Soon, the numeric codes prove more complex than a mere prime number puzzle, and what’s more, the team might just be going in circles. This is when Cube’s central drama unfolds. In a post-election year when an authoritarian leader has people more divided by tribe, on edge, and paranoid than ever, the Cube as a metaphor for existence feels all the more relevant. Quentin, whose confidence and leadership is calming in the movie’s early stages, soon deteriorates into a fascist taskmaster–it’s clear his lack of mathematical understanding is actually holding the group back, and he may even be responsible for some of the seemingly collateral deaths that have occurred along the way. Worth, meanwhile, quiet for the most part during the movie’s exposition, is revealed to have worked on the Cube’s exterior, and his nihilistic worldview and his situational perspective perfectly collide when he says, in desperation: “There’s no way out.”
The movie, however, is not content to let the character’s remain in their original notes, and instead watches Quentin stumble further upon his descent into darkness, and lets both the blindly optimistic Holloway and the emptily pessimistic Worth have a meeting of the minds that feels both genuine and earned. Holloway leaves with the understanding that the world is a far more simple, indifferent place than her “heroes and villains” paranoia would have her believe, and Worth’s actions demonstrate a newfound desire to facilitate the escape of others, even if he himself does not intend to escape at all.

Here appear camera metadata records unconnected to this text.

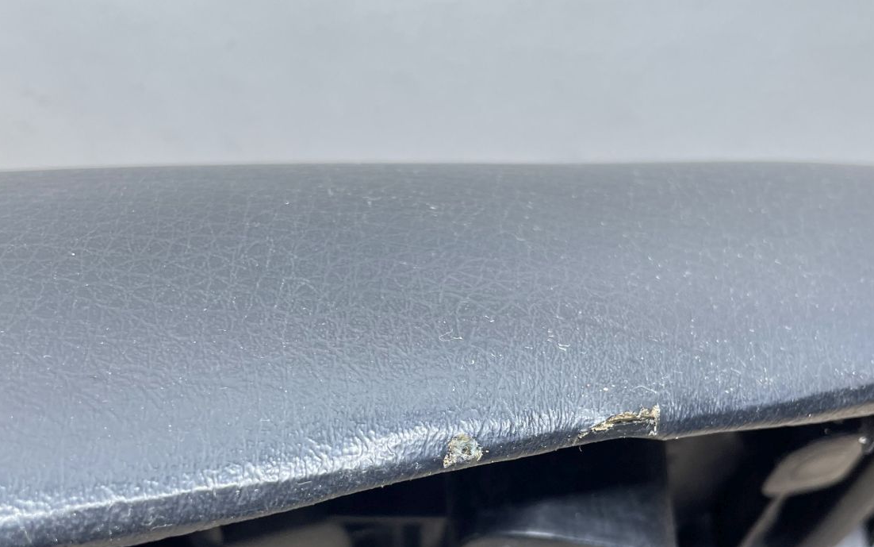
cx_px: 458
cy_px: 379
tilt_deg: -64.9
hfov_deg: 49.3
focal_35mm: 40
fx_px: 953
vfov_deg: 31.7
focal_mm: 4.2
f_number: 1.6
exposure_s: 1/50
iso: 80
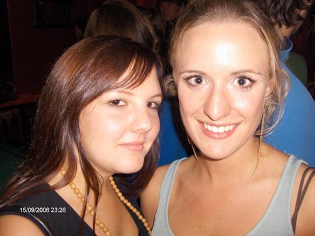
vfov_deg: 40.7
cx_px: 158
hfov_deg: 52.6
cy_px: 118
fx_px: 318
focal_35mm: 35
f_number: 2.6
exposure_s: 1/60
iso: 100
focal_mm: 5.8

Eventually, Leaven and Worth note that there is, indeed, a greater method to the Cube’s madness, and plot an escape, and what becomes of them, Holloway, Quentin, and Kazan, I will leave to the viewer to discover. I found it more than worth a watch; it holds up incredibly well and is available to stream on Netflix. Cube is from that era of 90’s indie thrillers–in the tradition of Pi, where sometimes I was concerned it was making itself deliberately hard on the eyes, whether through fast edits or shaky, closeup camera angles, but I quickly relaxed into the environment the movie was trying to create, which was very consistent and well-planned. It’s essentially one of those movies that takes place entirely in one room–to give the illusion of traveling to other rooms, the director changed the colors on the tiles of the cubes’ walls. But there’s nothing static about the movie at all–you’re always in motion, always anxious to see what lies behind the next door, even though you’re technically looking at it already.